As I look back, there was a time when I used to chat online with a respected elder, a prominent figure in the writing community with a sizable following. For some reason, he took an interest in mentoring me, guiding me in the art of writing. Unfortunately, the relationship soon turned sour, and I started to dislike him. He always appeared condescending and would mock and tease me amidst our writing discussions.
Now, I wonder why I felt that way about him. Were his criticisms of me accurate? From what I can remember, most of them were. After all, he had far more experience in life and career than I did. He possessed unique talents that I didn’t have. However, his condescending attitude never resonated with me. I, someone who had experienced being bullied, isolated, and teased throughout high school, found it challenging to digest his blunt criticisms, especially when they came with sarcasm and mockery. And he didn’t just behave that way with me; he displayed his superiority, teasing, and criticizing other individuals with their own “weaknesses” that I knew of. Perhaps he never thought he was wrong; he only believed that pointing out others’ faults was his way of doing good for them.
I no longer blame that elder, but I ask myself: Did he genuinely have my best interests at heart? Or was he, like many other talented individuals, simply seeking the thrill of displaying his superiority over someone younger and less experienced? The truth is, many of the things he pointed out did not really help me because of various reasons. For example, my knowledge and understanding were limited at the time, so I couldn’t grasp or apply what he suggested. Or it was simply that I couldn’t bear his superior attitude enough to truly contemplate his criticisms.

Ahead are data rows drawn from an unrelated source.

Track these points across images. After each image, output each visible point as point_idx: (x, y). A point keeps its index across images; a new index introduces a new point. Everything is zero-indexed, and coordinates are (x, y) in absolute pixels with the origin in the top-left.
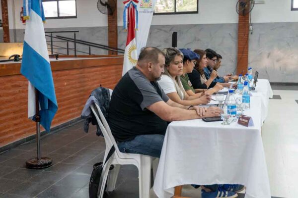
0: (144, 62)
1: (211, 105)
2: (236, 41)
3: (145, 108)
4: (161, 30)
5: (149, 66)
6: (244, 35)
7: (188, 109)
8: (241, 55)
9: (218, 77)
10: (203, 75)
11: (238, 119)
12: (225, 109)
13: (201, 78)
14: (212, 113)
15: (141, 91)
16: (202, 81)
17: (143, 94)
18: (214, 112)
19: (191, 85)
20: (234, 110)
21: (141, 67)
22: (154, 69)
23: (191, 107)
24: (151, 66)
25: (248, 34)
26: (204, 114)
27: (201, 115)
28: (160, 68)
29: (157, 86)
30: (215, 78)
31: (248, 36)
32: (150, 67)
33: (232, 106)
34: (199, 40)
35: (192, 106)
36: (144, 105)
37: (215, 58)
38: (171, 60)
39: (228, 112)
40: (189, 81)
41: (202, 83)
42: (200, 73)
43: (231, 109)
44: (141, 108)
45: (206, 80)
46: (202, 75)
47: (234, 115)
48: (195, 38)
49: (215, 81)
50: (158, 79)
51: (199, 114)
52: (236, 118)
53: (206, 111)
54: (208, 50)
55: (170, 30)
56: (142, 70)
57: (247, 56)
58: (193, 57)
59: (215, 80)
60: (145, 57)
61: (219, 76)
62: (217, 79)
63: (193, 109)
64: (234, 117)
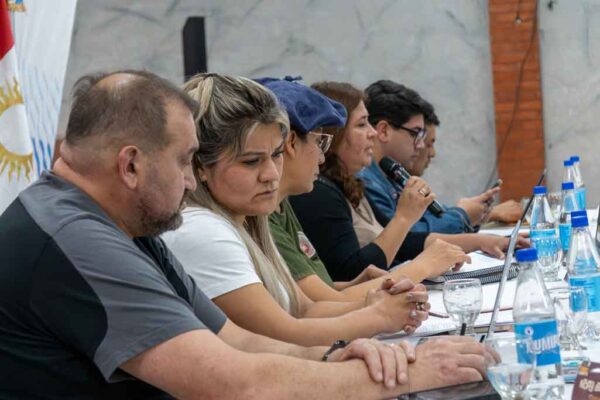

This situation is somewhat similar to when I studied in the UK, and I received a B grade in a certain subject. Back then, I always received A’s, so getting a B in that subject made me very upset. In order to get an A (after receiving a B in the mid-term exam), I used every trick in the book. I cited and quoted various reference books in my essay to demonstrate how much effort I put into it. I proofread my essay multiple times before submitting it. Despite receiving the final grade (another B) and reading the grader’s feedback, I still couldn’t see any flaws in my work; I only saw that I had omitted certain parts (!!!). Only when I pursued a PhD and delved deeper into the subject did I realize where my weaknesses were. It required a certain level of awareness and knowledge to understand.
I admit, I have also sought ways to satisfy that “thirst for showing off” in the past. I thought that if I was right, I had to point out others’ mistakes or deficiencies as best as I could. I didn’t know that sometimes I wasn’t really helping them at all. With their level of understanding at the time, they couldn’t do what I expected, and sometimes they couldn’t even comprehend what I was saying (not necessarily because they lacked ability, they just needed time to practice, to improve, to find their own path). Instead of understanding, sometimes they even grew to hate me (and I truly deserved it). But I never “offered advice” to help them; I only wanted to demonstrate my own correctness and superiority.
As I observe online arguments, I can’t help but find it amusing at times. I always think that online arguments are one of the most useless things in the world (but I’m still young and naive, so I can’t avoid being foolish sometimes). However, even when doing something so pointless, can’t people do it in a civilized manner? But no, many people can’t do that; they feel compelled to insult others directly, calling them stupid, inferior, ignorant. What for? All because of the thrill of displaying their supposed intelligence.